Saved entries:
- - -
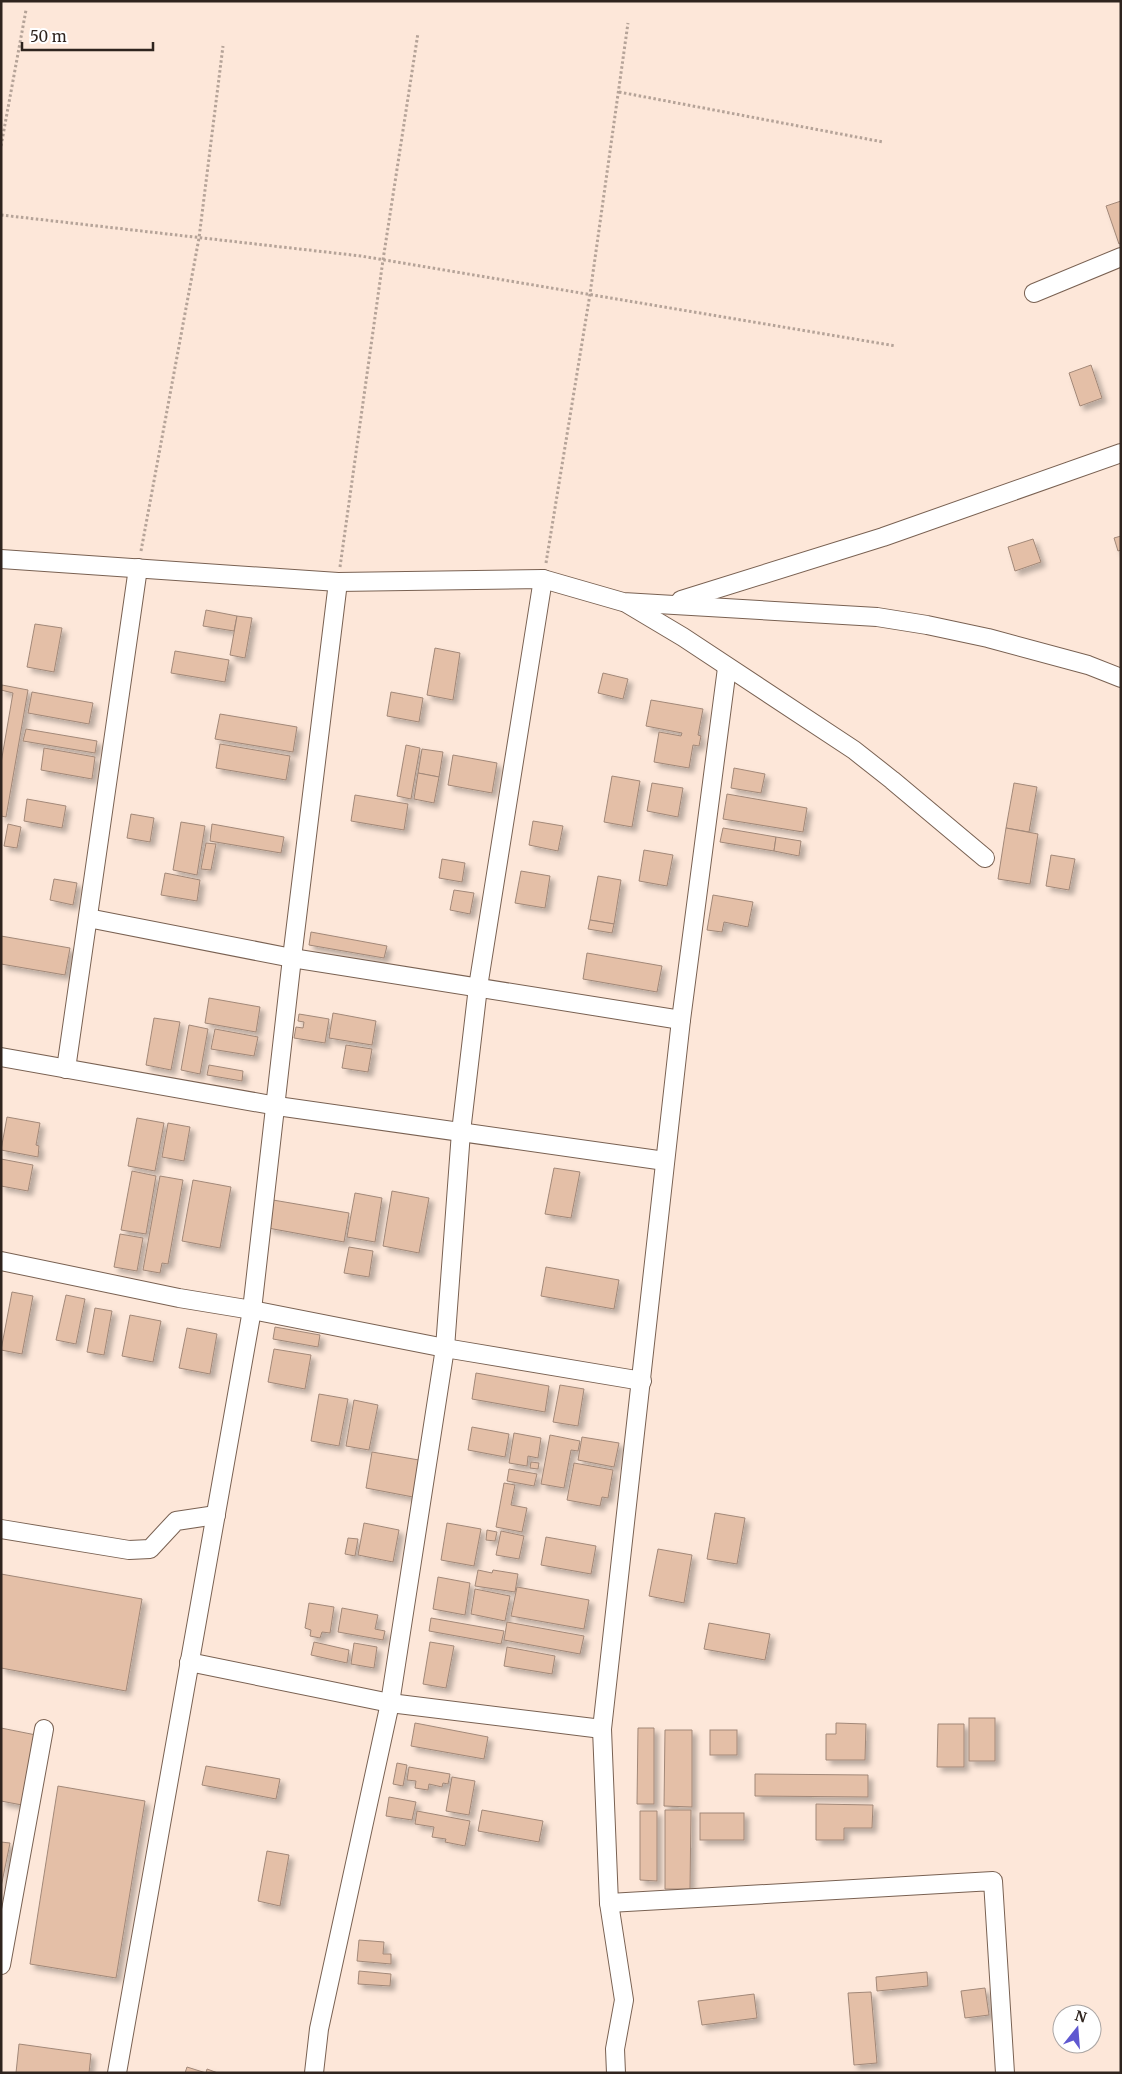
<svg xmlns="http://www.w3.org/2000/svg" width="1122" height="2074" font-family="Merriweather,serif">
<defs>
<filter id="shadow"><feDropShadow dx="4.5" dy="4.5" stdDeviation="2.5" flood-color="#0004"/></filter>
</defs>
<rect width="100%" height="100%" fill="#fde7d9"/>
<!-- building -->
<g fill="#e4bfa7" stroke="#a28878" filter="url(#shadow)">
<polygon points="1121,201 1121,243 1119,244 1106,206"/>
<polygon points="1091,365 1102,398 1080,406 1069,373"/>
<polygon points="1121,536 1121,550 1118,551 1114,538"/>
<polygon points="1033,539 1041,562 1015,571 1008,547"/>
<polygon points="206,610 237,616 234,631 203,626"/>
<polygon points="237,616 252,618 245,658 230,655"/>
<polygon points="35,624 62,628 54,672 27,667"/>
<polygon points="435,648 460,653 453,700 427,695"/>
<polygon points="175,651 229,660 225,682 171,673"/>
<polygon points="603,673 628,679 623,699 598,693"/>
<polygon points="2,685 28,690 6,817 1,816 1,763 13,693 1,690"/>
<polygon points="32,692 93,703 89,724 28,713"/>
<polygon points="391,692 423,698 419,722 387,716"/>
<polygon points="651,700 703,709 698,735 701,736 699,746 693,745 689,768 654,762 659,732 681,736 682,733 646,726"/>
<polygon points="220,714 297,727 293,752 215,739"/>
<polygon points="26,729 97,741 95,753 23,741"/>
<polygon points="220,744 290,756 286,780 216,768"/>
<polygon points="406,745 420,748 411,799 397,796"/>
<polygon points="44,748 95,757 92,779 41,770"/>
<polygon points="422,749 443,752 439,777 418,773"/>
<polygon points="453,755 497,763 492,793 448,785"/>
<polygon points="734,768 765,774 761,793 731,788"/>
<polygon points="418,773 439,777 434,803 414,799"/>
<polygon points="612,776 640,781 632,827 604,822"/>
<polygon points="652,783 683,788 678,817 647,811"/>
<polygon points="1014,783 1037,787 1029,832 1006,828"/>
<polygon points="727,794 807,808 803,832 723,819"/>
<polygon points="355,795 408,804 404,830 351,821"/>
<polygon points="27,799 66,806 62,828 24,821"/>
<polygon points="131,814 154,818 150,842 127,838"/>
<polygon points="533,821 563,826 558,851 529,845"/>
<polygon points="181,822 205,826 197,875 173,870"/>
<polygon points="8,824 21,827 17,848 4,846"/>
<polygon points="212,824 284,837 281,853 210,841"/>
<polygon points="723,828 776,837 774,851 720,842"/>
<polygon points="1006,828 1038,834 1030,884 998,879"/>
<polygon points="776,837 801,841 799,856 774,851"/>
<polygon points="206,843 216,844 211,870 201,869"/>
<polygon points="644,850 673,855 667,886 639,881"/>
<polygon points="1051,855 1075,859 1069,890 1046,886"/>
<polygon points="442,859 465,863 462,882 439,878"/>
<polygon points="521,871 550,876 545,908 515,903"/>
<polygon points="165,873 200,880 197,901 161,895"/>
<polygon points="598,876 621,880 614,924 590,920"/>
<polygon points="54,879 77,883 73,905 50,900"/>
<polygon points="454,890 474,893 470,914 450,910"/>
<polygon points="713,895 753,902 748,927 724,922 722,932 707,930"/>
<polygon points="590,920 614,924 612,933 588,929"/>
<polygon points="311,932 387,946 384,958 309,945"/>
<polygon points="1,936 70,948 65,975 1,964"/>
<polygon points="587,953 662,966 657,992 583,979"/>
<polygon points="209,998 260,1007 256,1032 205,1023"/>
<polygon points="333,1013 376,1021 372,1045 329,1038"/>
<polygon points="299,1014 329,1019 325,1043 294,1038 296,1027 303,1028 304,1022 298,1021"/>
<polygon points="154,1018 180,1022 171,1070 146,1065"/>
<polygon points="189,1025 208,1029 200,1074 181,1070"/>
<polygon points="215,1029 258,1037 254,1056 211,1049"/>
<polygon points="346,1045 372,1049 368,1072 342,1068"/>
<polygon points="209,1065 243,1071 242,1081 207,1075"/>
<polygon points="7,1117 40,1123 36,1145 39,1146 38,1157 1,1150"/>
<polygon points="137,1118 164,1123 155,1171 128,1166"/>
<polygon points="168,1123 190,1127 184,1161 162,1157"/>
<polygon points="1,1159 33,1165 28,1191 1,1186"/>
<polygon points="554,1168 580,1172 571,1218 545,1214"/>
<polygon points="132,1171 156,1176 146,1234 121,1230"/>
<polygon points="160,1176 183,1180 168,1264 162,1263 160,1273 143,1270"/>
<polygon points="193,1180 231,1187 220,1248 182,1241"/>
<polygon points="392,1191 429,1198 419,1253 383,1246"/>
<polygon points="355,1193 382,1198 375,1242 347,1237"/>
<polygon points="273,1200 349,1213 344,1242 268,1228"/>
<polygon points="120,1234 143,1238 137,1271 114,1267"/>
<polygon points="349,1247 373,1251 369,1277 344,1273"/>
<polygon points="546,1267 619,1280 614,1309 541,1296"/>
<polygon points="12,1292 33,1296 22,1354 1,1350"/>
<polygon points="66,1295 85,1299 76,1344 56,1340"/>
<polygon points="95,1308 112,1311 104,1355 87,1352"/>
<polygon points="130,1315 161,1321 153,1362 122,1356"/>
<polygon points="275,1327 320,1335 318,1347 273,1339"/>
<polygon points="187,1328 217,1334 210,1374 179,1368"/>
<polygon points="274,1349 311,1355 305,1389 268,1382"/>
<polygon points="476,1373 549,1386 545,1412 472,1399"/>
<polygon points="560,1385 584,1389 578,1426 553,1422"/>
<polygon points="319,1394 348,1399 339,1446 311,1441"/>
<polygon points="354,1400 378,1405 369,1450 346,1446"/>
<polygon points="472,1427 509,1434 505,1457 468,1450"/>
<polygon points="514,1433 541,1438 538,1458 528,1456 527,1466 509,1463"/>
<polygon points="550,1435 580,1441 578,1451 571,1450 564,1488 541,1484"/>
<polygon points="582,1437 619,1443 614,1467 578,1460"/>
<polygon points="372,1452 419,1460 413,1497 366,1488"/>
<polygon points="531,1462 539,1463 538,1469 530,1468"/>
<polygon points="574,1463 613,1470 608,1498 602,1497 600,1506 567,1500"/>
<polygon points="509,1469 537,1474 534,1486 507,1481"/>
<polygon points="504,1483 515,1485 511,1505 527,1508 522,1532 496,1527"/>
<polygon points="715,1513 745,1518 737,1564 707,1559"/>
<polygon points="364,1523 399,1530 393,1562 358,1555"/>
<polygon points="447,1523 481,1529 474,1566 441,1560"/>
<polygon points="487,1530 497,1532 495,1541 486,1540"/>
<polygon points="501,1531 524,1536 519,1559 496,1555"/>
<polygon points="546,1537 596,1546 591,1574 541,1565"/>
<polygon points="348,1538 358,1539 355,1556 345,1554"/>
<polygon points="658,1549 692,1555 684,1603 649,1596"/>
<polygon points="478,1570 492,1573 493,1570 518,1574 515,1592 475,1586"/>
<polygon points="1,1574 142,1599 126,1691 1,1668"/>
<polygon points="438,1577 470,1583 465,1615 433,1609"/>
<polygon points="517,1587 589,1600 584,1629 511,1616"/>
<polygon points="475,1589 510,1596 505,1621 471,1614"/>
<polygon points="309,1603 334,1607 330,1633 322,1632 320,1638 310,1636 311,1630 305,1628"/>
<polygon points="342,1608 378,1615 375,1629 385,1631 383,1640 338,1632"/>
<polygon points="431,1618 504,1631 501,1644 429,1631"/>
<polygon points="507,1622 584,1636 580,1654 504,1640"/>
<polygon points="709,1623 770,1634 765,1660 704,1649"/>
<polygon points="314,1642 349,1650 347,1663 311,1655"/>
<polygon points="430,1642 454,1646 446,1688 423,1684"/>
<polygon points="354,1643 377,1647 374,1668 351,1664"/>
<polygon points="507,1647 555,1656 552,1674 504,1666"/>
<rect x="969" y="1718" width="26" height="43"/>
<polygon points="415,1723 488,1737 484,1759 411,1746"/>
<polygon points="836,1723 866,1724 865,1760 826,1760 826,1734 836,1734"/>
<polygon points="938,1724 964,1724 964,1767 937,1767"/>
<polygon points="1,1728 36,1735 22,1805 1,1801"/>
<polygon points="638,1728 654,1728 654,1804 637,1804"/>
<polygon points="665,1730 692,1730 692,1807 664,1806"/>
<rect x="710" y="1730" width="27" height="25"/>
<polygon points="397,1763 407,1765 403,1786 393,1784"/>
<polygon points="206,1766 280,1779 276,1799 202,1785"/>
<polygon points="409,1767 450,1774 448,1784 443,1783 442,1787 429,1784 428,1790 415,1788 416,1781 407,1780"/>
<polygon points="755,1774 868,1775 868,1797 755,1796"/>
<polygon points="452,1777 475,1781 469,1815 446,1811"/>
<polygon points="58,1786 145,1801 116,1978 30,1964"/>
<polygon points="389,1797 416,1802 412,1820 386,1816"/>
<polygon points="816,1804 873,1805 872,1828 844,1828 844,1840 816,1840"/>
<polygon points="482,1810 543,1821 539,1842 478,1831"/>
<polygon points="665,1810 691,1810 690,1889 665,1889"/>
<polygon points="417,1811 470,1821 465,1846 445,1842 446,1839 432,1837 434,1827 415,1824"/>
<polygon points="640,1811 657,1811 657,1881 640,1880"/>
<rect x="700" y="1813" width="44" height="27"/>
<polygon points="1,1842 10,1843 1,1887"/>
<polygon points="267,1851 289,1855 280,1906 258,1901"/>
<polygon points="359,1940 384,1942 383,1954 391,1954 391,1964 357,1961"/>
<polygon points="359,1971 391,1974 390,1986 358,1984"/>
<polygon points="927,1972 928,1986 877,1991 876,1977"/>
<polygon points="985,1988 989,2015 965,2018 961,1991"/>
<polygon points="871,1992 877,2063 854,2065 848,1993"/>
<polygon points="754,1994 757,2018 702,2025 698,2001"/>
<polygon points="19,2044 91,2054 89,2073 16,2073"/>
<polygon points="187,2067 206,2073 207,2069 218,2073 185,2073"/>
</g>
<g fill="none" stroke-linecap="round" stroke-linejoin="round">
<!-- minor casing -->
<g stroke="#796152" stroke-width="20">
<g id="minor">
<polyline points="1034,293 1121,257"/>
<polyline points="1,559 338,582 543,579 623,602 877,617 927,625 988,638 1088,665 1121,678"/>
<polyline points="681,600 883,537 1121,453"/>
<polyline points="626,603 683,637 854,750 892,780 985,858"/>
<polyline points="88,918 292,958 681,1020"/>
<polyline points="1,1057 277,1106 665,1161"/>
<polyline points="66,1069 138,568"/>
<polyline points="1,1261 179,1298 252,1310 445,1348 642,1381"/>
<polyline points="1,1529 129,1550 150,1549 176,1521 216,1515"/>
<polyline points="189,1662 390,1703 602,1729"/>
<polyline points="609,1903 993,1881 1005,2073"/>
<polyline points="1,1965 44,1729"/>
<polyline points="117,2073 252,1310 292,958 338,582"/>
<polyline points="314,2073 319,2029 390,1703 445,1348 461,1132 478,987 543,579"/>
<polyline points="616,2073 615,2049 624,2000 609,1903 602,1729 681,1020 727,668"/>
</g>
</g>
<!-- path -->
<g stroke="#b5a398" stroke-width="3" stroke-dasharray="2.5 2.5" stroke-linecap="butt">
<polyline points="619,92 883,142"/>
<polyline points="1,146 26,10"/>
<polyline points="1,215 361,256 896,346"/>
<polyline points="141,551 199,238 223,46"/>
<polyline points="546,563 590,294 628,23"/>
<polyline points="340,567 383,260 418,33"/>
</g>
<!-- minor -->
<use href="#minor" stroke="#fff" stroke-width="18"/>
</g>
<!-- border -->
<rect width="1122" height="2074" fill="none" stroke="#2f241e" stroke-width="5"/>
<!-- north arrow -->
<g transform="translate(1077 2029) rotate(17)"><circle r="24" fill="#ffffff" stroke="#aca7a5"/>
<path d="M0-4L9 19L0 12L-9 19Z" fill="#5f58d0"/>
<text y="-8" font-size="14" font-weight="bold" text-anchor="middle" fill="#2f241e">N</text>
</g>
<!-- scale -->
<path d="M22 42v8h131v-8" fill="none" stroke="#2f241e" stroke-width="2.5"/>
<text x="30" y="42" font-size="15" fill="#2f241e" stroke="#ffffff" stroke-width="4" paint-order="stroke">50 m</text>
</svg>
- - -
Your answer should be a single number: how many lines in the preceding entries contain "filter".

2